Bossen is de eerste voorstelling van deze Donny Ronny, een conceptueel werk dat zich net als de Keizers-trilogie opnieuw met weinig laat vergelijken. Ronny vertelt hoe hij ongelukkig werd van telkens opnieuw hetzelfde ingestudeerde stuk spelen. Het was bedacht, gekunsteld en dus nep. Donny Ronny is de reactie op de onechtheid van Stefano Keizers: Bossen moest een voorstelling worden die hélemaal ‘echt’ is. Maar ja, wat is dat eigenlijk? Daarover gaat Bossen, dat soms ronduit saai is, maar tegelijkertijd voortdurend zorgt voor grote opwinding.
Volgens Ronny kan het alleen maar echt worden als helemaal niemand weet wat er gaat gebeuren. Daarom neemt hij elke voorstelling een nieuwe groep van vijf bekende Nederlanders mee het podium op – een erfenis van de ‘neppe’ Stefano Keizers, die in allerlei tv-programma’s ‘vrienden’ heeft verzameld. De BN’ers is verteld dat ze op het podium wel horen wat hun rol gaat zijn. Al snel blijkt dat ze weinig meer hoeven te doen dan dat: er zijn. Na een korte introductie zegt Ronny dat het nu dan gaat beginnen. Maar wat eigenlijk? De vijf weten het ook niet. Ronny’s rol blijkt er in elk geval goeddeels op te zitten. Met een soort antropologische belangstelling kijkt hij als een toeschouwer op het podium naar de worsteling van zijn podiumgenoten. We kijken nu volgens Ronny naar iets ‘echts’, want publiek, vijf BN’ers én Ronny hebben geen idee wat er nu gaat gebeuren. „Alles wat je vanavond gaat zien, bestaat nu nog en gaat na vanavond ook nooit meer gezien worden”, kondigt Ronny aan.
Rol uitzoeken
De rest van deze voorstelling in Amstelveen probeerden de vijf op het podium (onder meer Humberto Tan, Stephanie Louwrier en Ruben van der Meer) uit te zoeken wat hun rol zou kunnen zijn. Er wordt zenuwachtig gelachen, koffie en thee uitgedeeld en Van der Meer laat wat van zijn improvisatiekunsten zien. Ook wordt er gecrowdsurft en vertelt Tan een verhaal over een fotografieproject.
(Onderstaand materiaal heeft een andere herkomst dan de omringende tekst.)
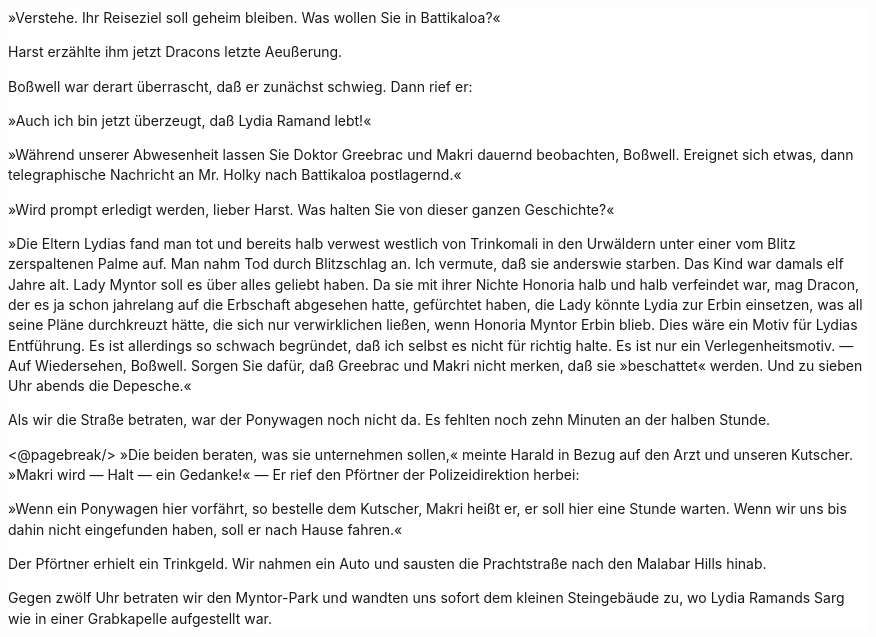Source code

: »Verstehe. Ihr Reiseziel soll geheim bleiben. Was
wollen Sie in Battikaloa?«

Harst erzählte ihm jetzt Dracons letzte Aeußerung.

Boßwell war derart überrascht, daß er zunächst schwieg.
Dann rief er:

»Auch ich bin jetzt überzeugt, daß Lydia Ramand lebt!«

»Während unserer Abwesenheit lassen Sie Doktor Greebrac
und Makri dauernd beobachten, Boßwell. Ereignet
sich etwas, dann telegraphische Nachricht an Mr. Holky nach
Battikaloa postlagernd.«

»Wird prompt erledigt werden, lieber Harst. Was
halten Sie von dieser ganzen Geschichte?«

»Die Eltern Lydias fand man tot und bereits halb
verwest westlich von Trinkomali in den Urwäldern unter
einer vom Blitz zerspaltenen Palme auf. Man nahm Tod
durch Blitzschlag an. Ich vermute, daß sie anderswie
starben. Das Kind war damals elf Jahre alt. Lady
Myntor soll es über alles geliebt haben. Da sie mit ihrer
Nichte Honoria halb und halb verfeindet war, mag Dracon,
der es ja schon jahrelang auf die Erbschaft abgesehen hatte,
gefürchtet haben, die Lady könnte Lydia zur Erbin einsetzen,
was all seine Pläne durchkreuzt hätte, die sich nur verwirklichen
ließen, wenn Honoria Myntor Erbin blieb. Dies
wäre ein Motiv für Lydias Entführung. Es ist allerdings
so schwach begründet, daß ich selbst es nicht für richtig halte.
Es ist nur ein Verlegenheitsmotiv. — Auf Wiedersehen,
Boßwell. Sorgen Sie dafür, daß Greebrac und Makri
nicht merken, daß sie »beschattet« werden. Und zu sieben Uhr
abends die Depesche.«

Als wir die Straße betraten, war der Ponywagen
noch nicht da. Es fehlten noch zehn Minuten an der halben
Stunde.

<@pagebreak/>
»Die beiden beraten, was sie unternehmen sollen,«
meinte Harald in Bezug auf den Arzt und unseren Kutscher.
»Makri wird — Halt — ein Gedanke!« — Er rief den
Pförtner der Polizeidirektion herbei:

»Wenn ein Ponywagen hier vorfährt, so bestelle dem
Kutscher, Makri heißt er, er soll hier eine Stunde warten.
Wenn wir uns bis dahin nicht eingefunden haben, soll er
nach Hause fahren.«

Der Pförtner erhielt ein Trinkgeld. Wir nahmen ein
Auto und sausten die Prachtstraße nach den Malabar Hills
hinab.

Gegen zwölf Uhr betraten wir den Myntor-Park und
wandten uns sofort dem kleinen Steingebäude zu, wo Lydia
Ramands Sarg wie in einer Grabkapelle aufgestellt war.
Wat ze doen is vaak saai of oninteressant, maar dat doet er helemaal niet toe. Alles wat op een podium gebeurt hoort bij de voorstelling en uiteindelijk kan alles bijzonder zijn om naar te kijken, zo leerden we van Stefano Keizers en nu opnieuw bij Donny Ronny. De vijf kunnen dan ook niets fout doen. Het idee ís de voorstelling. „Wat we hier zien, komt het dichtst in de buurt van een natuurfilm”, zegt Ronny op een gegeven moment enthousiast tegen het publiek. En later: „Onvoorbereid op het podium staan is voor velen een nachtmerrie. We kijken nu naar deze nachtmerrie.”
Bossen is niet zozeer grappig of vermakelijk, maar we leren wel dat het heel lastig is om te bepalen waar de grens tussen echt en nep zich bevindt. Als Ronny op het einde wordt gevraagd of hij tevreden is over de voorstelling blijkt dat hij meer dan tevreden is. „Het gebeurt zelden dat je voordat de voorstelling is geëindigd al het gevoel hebt dat alles erin zit. Ik hou ervan als een voorstelling balanceert tussen comedy en thriller.” Een treffende recensie van eigen werk.